▶ _ЗАДАНИЕ A_:
Изложите отрывок о Даладье и Рейно в двух предложениях.

......

Андрэ Моруа - О тех, кто предал Францию
После смерти жены Даладье нашел свою Эгерию в лице маркизы К. Эта кокетливая и красивая женщина, белокурая и еще моложавая, любила власть и имела злополучную слабость к хозяйственным и политическим теориям. Но она умела держаться в тени. Она никогда не афишировала перед всем светом свою близость с великим человеком, а ее тайное влияние не было слишком ощутительным.
С другой стороны, подруга Поля Рейно, графиня де П., была чуть сумасбродной, назойливой и неуравновешенной женщиной, постоянно во все вмешивавшейся. Как показали события, ее вмешательство было весьма вредным. Однажды, когда я в присутствии Рейно стал критиковать одно крайне сомнительное политическое назначение, исходившее от Даладье, Рейно сказал:
— Это был не его выбор, это был ее выбор.
— Это не оправдание, — ответил я.
— Ах, — вздохнул он, — вы не представляете, на что только не способен человек, зверски поработавший целый день, чтобы хоть вечером вкусить мир и спокойствие.
Я подумал, что Бальзак записал бы это выражение. С началом войны тщеславие стало доминирующей чертой характера графини де П. Она не удовлетворялась тем, что Поль Рейно остается министром финансов, она во что бы то ни стало решила сделать его премьером. Во всех салонах Парижа она только и говорила, что о недостатке энергии у Даладье, о его бездеятельности и лени, и давала всем понять, как необходимо, чтобы его заменил Рейно. Разумеется, все это в тот же вечер передавалось Даладье, и в соответствии с этим росла и его ненависть к Рейно. Одно время дошло даже до того, что оба эти человека, члены военного кабинета, перестали разговаривать друг с другом. Это была нелепая и неслыханная ситуация, угрожавшая стране опасными осложнениями.

......

▶ _ЗАДАНИЕ B_:
Верните без изменений строки записей от самого начала до строки с «title Difference of» включительно.

......

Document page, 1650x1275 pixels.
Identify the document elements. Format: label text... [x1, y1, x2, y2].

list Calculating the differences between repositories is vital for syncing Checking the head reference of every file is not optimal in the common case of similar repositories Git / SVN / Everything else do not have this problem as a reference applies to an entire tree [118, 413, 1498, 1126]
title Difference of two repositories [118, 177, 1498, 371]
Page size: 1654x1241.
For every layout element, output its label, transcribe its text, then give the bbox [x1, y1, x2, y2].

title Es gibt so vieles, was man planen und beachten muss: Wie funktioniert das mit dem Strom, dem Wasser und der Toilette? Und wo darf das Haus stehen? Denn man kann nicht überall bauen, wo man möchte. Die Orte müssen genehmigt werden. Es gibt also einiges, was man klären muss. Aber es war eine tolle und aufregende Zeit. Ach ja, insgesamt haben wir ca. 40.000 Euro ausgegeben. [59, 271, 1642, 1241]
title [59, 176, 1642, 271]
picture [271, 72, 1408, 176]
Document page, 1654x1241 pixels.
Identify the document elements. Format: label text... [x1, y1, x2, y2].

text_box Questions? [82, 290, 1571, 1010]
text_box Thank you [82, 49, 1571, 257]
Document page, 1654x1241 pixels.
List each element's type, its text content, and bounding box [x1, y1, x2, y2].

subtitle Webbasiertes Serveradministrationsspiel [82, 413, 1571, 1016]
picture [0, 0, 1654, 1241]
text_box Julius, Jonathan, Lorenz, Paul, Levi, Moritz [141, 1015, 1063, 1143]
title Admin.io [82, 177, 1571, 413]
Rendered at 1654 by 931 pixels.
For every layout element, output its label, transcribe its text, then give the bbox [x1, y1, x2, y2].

......

▶ _ОТВЕТ A_:
После смерти жены Даладье оказался под тайным влиянием маркизы К., которая умела держаться в тени, а подруга Рейно графиня де П. была назойливой и постоянно во все вмешивалась. С началом войны она стремилась сделать Рейно премьером и твердила в парижских салонах о бездеятельности Даладье, из-за чего его ненависть к Рейно росла, и одно время эти члены военного кабинета даже перестали разговаривать друг с другом.

▶ _ОТВЕТ B_:
Document page, 1650x1275 pixels.
Identify the document elements. Format: label text... [x1, y1, x2, y2].

list Calculating the differences between repositories is vital for syncing Checking the head reference of every file is not optimal in the common case of similar repositories Git / SVN / Everything else do not have this problem as a reference applies to an entire tree [118, 413, 1498, 1126]
title Difference of two repositories [118, 177, 1498, 371]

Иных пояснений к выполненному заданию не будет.